[Task details] The answer must consist of every line below that contains the word "CROSS".

[Dataset]
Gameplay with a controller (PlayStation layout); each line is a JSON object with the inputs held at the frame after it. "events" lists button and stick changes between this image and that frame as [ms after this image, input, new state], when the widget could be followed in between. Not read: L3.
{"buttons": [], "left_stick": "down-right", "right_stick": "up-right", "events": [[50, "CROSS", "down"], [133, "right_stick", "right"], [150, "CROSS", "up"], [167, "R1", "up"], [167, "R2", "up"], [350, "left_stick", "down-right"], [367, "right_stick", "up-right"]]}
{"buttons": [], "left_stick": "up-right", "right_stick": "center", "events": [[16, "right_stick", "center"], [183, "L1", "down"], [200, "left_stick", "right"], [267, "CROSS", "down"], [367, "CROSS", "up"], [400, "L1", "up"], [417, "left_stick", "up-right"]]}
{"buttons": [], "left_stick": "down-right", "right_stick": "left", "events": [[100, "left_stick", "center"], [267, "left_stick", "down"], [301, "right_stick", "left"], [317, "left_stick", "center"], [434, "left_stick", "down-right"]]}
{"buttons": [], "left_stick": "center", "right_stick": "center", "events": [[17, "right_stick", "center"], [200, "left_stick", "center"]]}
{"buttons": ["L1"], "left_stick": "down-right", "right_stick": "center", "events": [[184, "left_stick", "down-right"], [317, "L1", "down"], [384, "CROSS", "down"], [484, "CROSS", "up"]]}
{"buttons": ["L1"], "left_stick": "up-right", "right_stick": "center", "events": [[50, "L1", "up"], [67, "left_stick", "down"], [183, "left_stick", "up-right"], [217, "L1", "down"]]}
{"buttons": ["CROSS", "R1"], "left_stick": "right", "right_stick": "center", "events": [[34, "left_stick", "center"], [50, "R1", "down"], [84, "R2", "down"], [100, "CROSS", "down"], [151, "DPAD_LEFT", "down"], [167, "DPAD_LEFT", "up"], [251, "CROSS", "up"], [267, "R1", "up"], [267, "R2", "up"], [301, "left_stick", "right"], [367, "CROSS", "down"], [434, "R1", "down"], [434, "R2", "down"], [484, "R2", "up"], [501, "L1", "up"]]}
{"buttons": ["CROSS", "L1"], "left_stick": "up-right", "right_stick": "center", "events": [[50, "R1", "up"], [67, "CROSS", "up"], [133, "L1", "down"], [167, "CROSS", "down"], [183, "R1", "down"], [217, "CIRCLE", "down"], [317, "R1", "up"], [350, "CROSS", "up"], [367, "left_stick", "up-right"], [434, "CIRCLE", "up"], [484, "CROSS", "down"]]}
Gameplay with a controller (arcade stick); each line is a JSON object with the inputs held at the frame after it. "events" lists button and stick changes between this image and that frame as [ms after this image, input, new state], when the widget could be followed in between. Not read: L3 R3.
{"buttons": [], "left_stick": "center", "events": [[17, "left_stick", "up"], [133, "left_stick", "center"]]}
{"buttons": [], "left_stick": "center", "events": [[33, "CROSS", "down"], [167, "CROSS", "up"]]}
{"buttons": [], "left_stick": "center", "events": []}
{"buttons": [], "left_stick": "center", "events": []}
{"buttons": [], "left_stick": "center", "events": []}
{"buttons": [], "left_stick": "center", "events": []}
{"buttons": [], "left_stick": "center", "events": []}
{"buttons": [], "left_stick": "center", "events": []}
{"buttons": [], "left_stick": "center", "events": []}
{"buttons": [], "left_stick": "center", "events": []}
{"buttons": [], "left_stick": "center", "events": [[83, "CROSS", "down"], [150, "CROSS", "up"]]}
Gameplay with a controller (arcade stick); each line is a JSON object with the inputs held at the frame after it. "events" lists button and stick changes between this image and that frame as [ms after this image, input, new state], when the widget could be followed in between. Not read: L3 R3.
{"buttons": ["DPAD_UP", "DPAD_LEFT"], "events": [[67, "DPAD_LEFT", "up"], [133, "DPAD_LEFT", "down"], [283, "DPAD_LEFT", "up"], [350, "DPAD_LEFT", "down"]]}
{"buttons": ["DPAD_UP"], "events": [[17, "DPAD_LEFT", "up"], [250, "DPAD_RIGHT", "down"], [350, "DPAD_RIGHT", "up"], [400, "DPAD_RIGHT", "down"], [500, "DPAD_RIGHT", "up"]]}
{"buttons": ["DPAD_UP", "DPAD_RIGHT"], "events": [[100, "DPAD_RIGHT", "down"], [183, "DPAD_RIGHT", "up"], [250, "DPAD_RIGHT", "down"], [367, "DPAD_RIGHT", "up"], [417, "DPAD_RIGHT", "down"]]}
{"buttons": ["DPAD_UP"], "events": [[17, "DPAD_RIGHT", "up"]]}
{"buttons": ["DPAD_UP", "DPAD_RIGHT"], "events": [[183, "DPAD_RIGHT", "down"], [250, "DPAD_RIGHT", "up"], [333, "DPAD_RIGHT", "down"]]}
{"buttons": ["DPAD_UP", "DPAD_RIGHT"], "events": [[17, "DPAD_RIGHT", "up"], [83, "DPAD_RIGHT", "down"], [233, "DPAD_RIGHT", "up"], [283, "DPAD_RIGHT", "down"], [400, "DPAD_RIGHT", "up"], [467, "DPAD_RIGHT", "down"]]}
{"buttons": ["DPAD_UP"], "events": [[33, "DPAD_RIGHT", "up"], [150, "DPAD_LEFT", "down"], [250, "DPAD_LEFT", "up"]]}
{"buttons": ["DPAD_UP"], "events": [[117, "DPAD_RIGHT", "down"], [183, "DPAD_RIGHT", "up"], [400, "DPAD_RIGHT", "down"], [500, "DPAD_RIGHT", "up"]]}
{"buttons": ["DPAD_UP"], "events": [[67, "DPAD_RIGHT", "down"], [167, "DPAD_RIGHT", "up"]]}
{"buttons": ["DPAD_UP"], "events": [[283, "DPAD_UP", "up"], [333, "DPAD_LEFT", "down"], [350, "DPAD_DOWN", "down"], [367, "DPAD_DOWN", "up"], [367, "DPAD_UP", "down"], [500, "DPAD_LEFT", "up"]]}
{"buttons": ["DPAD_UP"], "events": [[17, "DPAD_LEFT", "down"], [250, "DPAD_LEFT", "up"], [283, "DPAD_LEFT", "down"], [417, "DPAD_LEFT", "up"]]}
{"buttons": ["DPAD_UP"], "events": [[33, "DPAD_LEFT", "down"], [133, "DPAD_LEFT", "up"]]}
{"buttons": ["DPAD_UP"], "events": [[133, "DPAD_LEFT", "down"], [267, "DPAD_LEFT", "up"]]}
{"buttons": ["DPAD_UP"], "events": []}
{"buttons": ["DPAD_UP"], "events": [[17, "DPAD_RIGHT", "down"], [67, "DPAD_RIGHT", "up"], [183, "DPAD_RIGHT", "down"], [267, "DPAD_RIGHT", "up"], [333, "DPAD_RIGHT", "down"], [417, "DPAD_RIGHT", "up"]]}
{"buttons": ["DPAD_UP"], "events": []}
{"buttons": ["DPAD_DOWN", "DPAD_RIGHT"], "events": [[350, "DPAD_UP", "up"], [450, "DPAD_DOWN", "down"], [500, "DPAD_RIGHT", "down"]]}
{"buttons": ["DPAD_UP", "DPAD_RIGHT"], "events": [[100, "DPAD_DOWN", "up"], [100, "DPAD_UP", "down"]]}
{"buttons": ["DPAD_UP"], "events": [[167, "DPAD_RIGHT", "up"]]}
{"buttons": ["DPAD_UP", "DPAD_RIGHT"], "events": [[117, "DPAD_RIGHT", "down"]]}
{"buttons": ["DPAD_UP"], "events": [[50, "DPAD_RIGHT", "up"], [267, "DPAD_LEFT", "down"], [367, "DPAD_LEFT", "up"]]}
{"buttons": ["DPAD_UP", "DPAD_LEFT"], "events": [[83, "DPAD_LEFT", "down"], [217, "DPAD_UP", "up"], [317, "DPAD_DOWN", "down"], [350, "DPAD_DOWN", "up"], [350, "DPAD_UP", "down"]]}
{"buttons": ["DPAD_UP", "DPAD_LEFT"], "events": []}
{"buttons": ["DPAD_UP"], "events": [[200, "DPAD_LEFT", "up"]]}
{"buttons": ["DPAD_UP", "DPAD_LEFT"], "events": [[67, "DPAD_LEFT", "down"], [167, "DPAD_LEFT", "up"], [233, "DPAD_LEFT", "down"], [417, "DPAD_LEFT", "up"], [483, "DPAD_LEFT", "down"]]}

[Answer section]
{"buttons": [], "left_stick": "down-right", "right_stick": "up-right", "events": [[50, "CROSS", "down"], [133, "right_stick", "right"], [150, "CROSS", "up"], [167, "R1", "up"], [167, "R2", "up"], [350, "left_stick", "down-right"], [367, "right_stick", "up-right"]]}
{"buttons": [], "left_stick": "up-right", "right_stick": "center", "events": [[16, "right_stick", "center"], [183, "L1", "down"], [200, "left_stick", "right"], [267, "CROSS", "down"], [367, "CROSS", "up"], [400, "L1", "up"], [417, "left_stick", "up-right"]]}
{"buttons": ["L1"], "left_stick": "down-right", "right_stick": "center", "events": [[184, "left_stick", "down-right"], [317, "L1", "down"], [384, "CROSS", "down"], [484, "CROSS", "up"]]}
{"buttons": ["CROSS", "R1"], "left_stick": "right", "right_stick": "center", "events": [[34, "left_stick", "center"], [50, "R1", "down"], [84, "R2", "down"], [100, "CROSS", "down"], [151, "DPAD_LEFT", "down"], [167, "DPAD_LEFT", "up"], [251, "CROSS", "up"], [267, "R1", "up"], [267, "R2", "up"], [301, "left_stick", "right"], [367, "CROSS", "down"], [434, "R1", "down"], [434, "R2", "down"], [484, "R2", "up"], [501, "L1", "up"]]}
{"buttons": ["CROSS", "L1"], "left_stick": "up-right", "right_stick": "center", "events": [[50, "R1", "up"], [67, "CROSS", "up"], [133, "L1", "down"], [167, "CROSS", "down"], [183, "R1", "down"], [217, "CIRCLE", "down"], [317, "R1", "up"], [350, "CROSS", "up"], [367, "left_stick", "up-right"], [434, "CIRCLE", "up"], [484, "CROSS", "down"]]}
{"buttons": [], "left_stick": "center", "events": [[33, "CROSS", "down"], [167, "CROSS", "up"]]}
{"buttons": [], "left_stick": "center", "events": [[83, "CROSS", "down"], [150, "CROSS", "up"]]}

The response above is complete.